»»

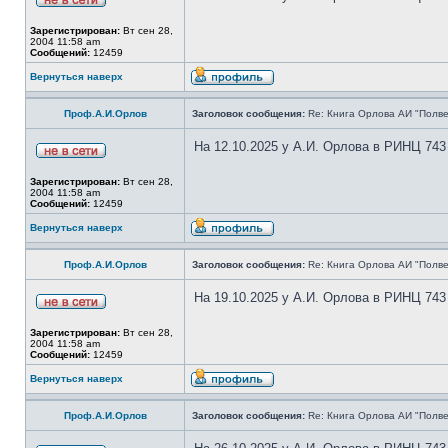
Зарегистрирован:
Вт сен 28,
2004 11:58 am
Сообщений:
12459
Вернуться наверх
Проф.А.И.Орлов
Заголовок сообщения:
Re: Книга Орлова АИ "Полве
На 12.10.2025 у А.И. Орлова в РИНЦ 743
Зарегистрирован:
Вт сен 28,
2004 11:58 am
Сообщений:
12459
Вернуться наверх
Проф.А.И.Орлов
Заголовок сообщения:
Re: Книга Орлова АИ "Полве
На 19.10.2025 у А.И. Орлова в РИНЦ 743
Зарегистрирован:
Вт сен 28,
2004 11:58 am
Сообщений:
12459
Вернуться наверх
Проф.А.И.Орлов
Заголовок сообщения:
Re: Книга Орлова АИ "Полве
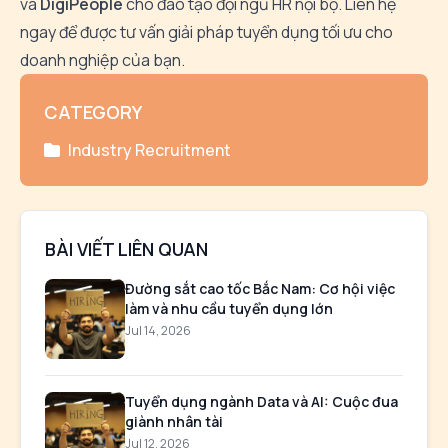
và
DigiPeople
cho đào tạo đội ngũ HR nội bộ. Liên hệ
ngay để được tư vấn giải pháp tuyển dụng tối ưu cho
doanh nghiệp của bạn.
CATEGORY
Industry Recruitment
BÀI VIẾT LIÊN QUAN
Đường sắt cao tốc Bắc Nam: Cơ hội việc
làm và nhu cầu tuyển dụng lớn
Jul 14, 2026
Tuyển dụng ngành Data và AI: Cuộc đua
giành nhân tài
Jul 12, 2026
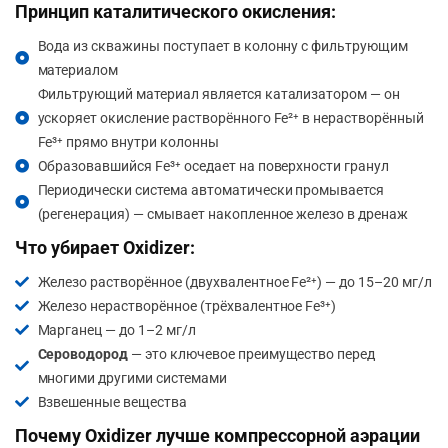
Принцип каталитического окисления:
Вода из скважины поступает в колонну с фильтрующим
материалом
Фильтрующий материал является катализатором — он
ускоряет окисление растворённого Fe²⁺ в нерастворённый
Fe³⁺ прямо внутри колонны
Образовавшийся Fe³⁺ оседает на поверхности гранул
Периодически система автоматически промывается
(регенерация) — смывает накопленное железо в дренаж
Что убирает Oxidizer:
Железо растворённое (двухвалентное Fe²⁺) — до 15–20 мг/л
Железо нерастворённое (трёхвалентное Fe³⁺)
Марганец — до 1–2 мг/л
Сероводород
— это ключевое преимущество перед
многими другими системами
Взвешенные вещества
Почему Oxidizer лучше компрессорной аэрации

««

From the first line to the last, give the data again exactly, but without pictures.

Зарегистрирован:
Вт сен 28,
2004 11:58 am
Сообщений:
12459
Вернуться наверх
Проф.А.И.Орлов
Заголовок сообщения:
Re: Книга Орлова АИ "Полве
На 12.10.2025 у А.И. Орлова в РИНЦ 743
Зарегистрирован:
Вт сен 28,
2004 11:58 am
Сообщений:
12459
Вернуться наверх
Проф.А.И.Орлов
Заголовок сообщения:
Re: Книга Орлова АИ "Полве
На 19.10.2025 у А.И. Орлова в РИНЦ 743
Зарегистрирован:
Вт сен 28,
2004 11:58 am
Сообщений:
12459
Вернуться наверх
Проф.А.И.Орлов
Заголовок сообщения:
Re: Книга Орлова АИ "Полве
và
DigiPeople
cho đào tạo đội ngũ HR nội bộ. Liên hệ
ngay để được tư vấn giải pháp tuyển dụng tối ưu cho
doanh nghiệp của bạn.
CATEGORY
Industry Recruitment
BÀI VIẾT LIÊN QUAN
Đường sắt cao tốc Bắc Nam: Cơ hội việc
làm và nhu cầu tuyển dụng lớn
Jul 14, 2026
Tuyển dụng ngành Data và AI: Cuộc đua
giành nhân tài
Jul 12, 2026
Принцип каталитического окисления:
Вода из скважины поступает в колонну с фильтрующим
материалом
Фильтрующий материал является катализатором — он
ускоряет окисление растворённого Fe²⁺ в нерастворённый
Fe³⁺ прямо внутри колонны
Образовавшийся Fe³⁺ оседает на поверхности гранул
Периодически система автоматически промывается
(регенерация) — смывает накопленное железо в дренаж
Что убирает Oxidizer:
Железо растворённое (двухвалентное Fe²⁺) — до 15–20 мг/л
Железо нерастворённое (трёхвалентное Fe³⁺)
Марганец — до 1–2 мг/л
Сероводород
— это ключевое преимущество перед
многими другими системами
Взвешенные вещества
Почему Oxidizer лучше компрессорной аэрации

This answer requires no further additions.